Sun, Apr 16, 2006 - Page 11 News List

AOL accused of blocking critical e-mail messages

THE GUARDIAN , LONDON

Internet service provider AOL has come under fire after it emerged that the company was blocking e-mails critical of its services.

Users discovered that AOL was screening out messages that included a link to DearAOL.com -- a Web site which campaigns against recent decisions made by the ISP -- after realizing that such e-mails were mysteriously failing to reach their destination. ISPs provide customers with a connection to the Internet.

After the complaints began to appear, DearAOL's backers began to test the problem for themselves.

"I tried to e-mail my brother-in-law about DearAOL.com and AOL sent me a response as if he had disappeared," said Wes Boyd, a backer of the site. "But when I sent him an e-mail without the link, it went right through."

Some activists say that e-mail censorship is a problem which could affect millions of people without their knowledge.

"The fact is ISPs like AOL commonly make these kinds of arbitrary decisions -- silently banning huge swaths of legitimate mail on the flimsiest of reasons," said Danny O'Brien, a spokesman for the Electronic Frontier Foundation, a digital rights campaign group.

AOL, which has around 20 million subscribers in the US and more than 2 million in the UK, insisted that it had not actively censored the e-mails.

"We've been accurately and responsibly delivering tens of millions of e-mails containing that Web link, and we will continue to do so," said Nicholas Graham, a spokesman for the company.

Graham blamed a "software glitch" for the problem, and said DearAOL had been mistakenly identified as a site run by e-mail spammers. Like most ISPs, AOL runs a filtering program to try to prevent unwanted messages clogging up users' inboxes. Technicians fixed the block within 24 hours.

Who's reading your mail?

* Your employer has the right to read any e-mail you send from work, and many companies will automatically filter your mail before it arrives to prevent spam.

* Your Internet service provider has access to any e-mail you send from a private account. It will usually filter it for unwanted messages.

* If you use a Web-based e-mail account like Google mail or Microsoft's Hotmail, your ISP cannot read your e-mail but the e-mail provider can. The Google mail program will scan your messages to place appropriate advertising on to your screen. The advertisers, however, cannot read your mail.

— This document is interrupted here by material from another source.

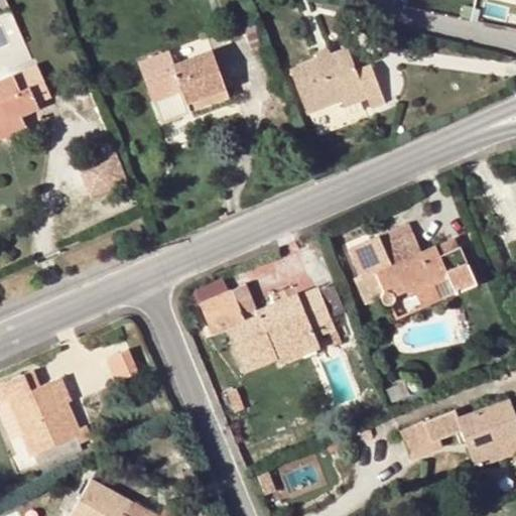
[(332,52),(317,57),(291,69),(308,113),(342,100),(358,94),(360,100),(367,97),(372,107),(385,102),(370,63),(356,70),(347,46),(332,52)]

* Law enforcement agencies have the right to read your e-mail if a warrant has been issued. Any ISP in Europe is now legally obliged to keep track of your e-mail and Internet use for potential investigation by the security services.

Source: The Guardian


DearAOL.com consists of an open letter that attacks the company's decision to begin charging to deliver some e-mail. The plans, announced in February, will introduce a special tariff that companies or individuals can pay to guarantee that an e-mail will bypass spam filtering systems. It is thought the system will cost between US$2.50 and US$10 per thousand e-mails. Other providers such as Yahoo are considering the system, but it has yet to be implemented.

"This system would create a two-tiered Internet in which affluent mass e-mailers could pay AOL a fee that amounts to an `e-mail tax' for every e-mail sent," says the letter, which has gained more than 350,000 signatories since it was launched two months ago.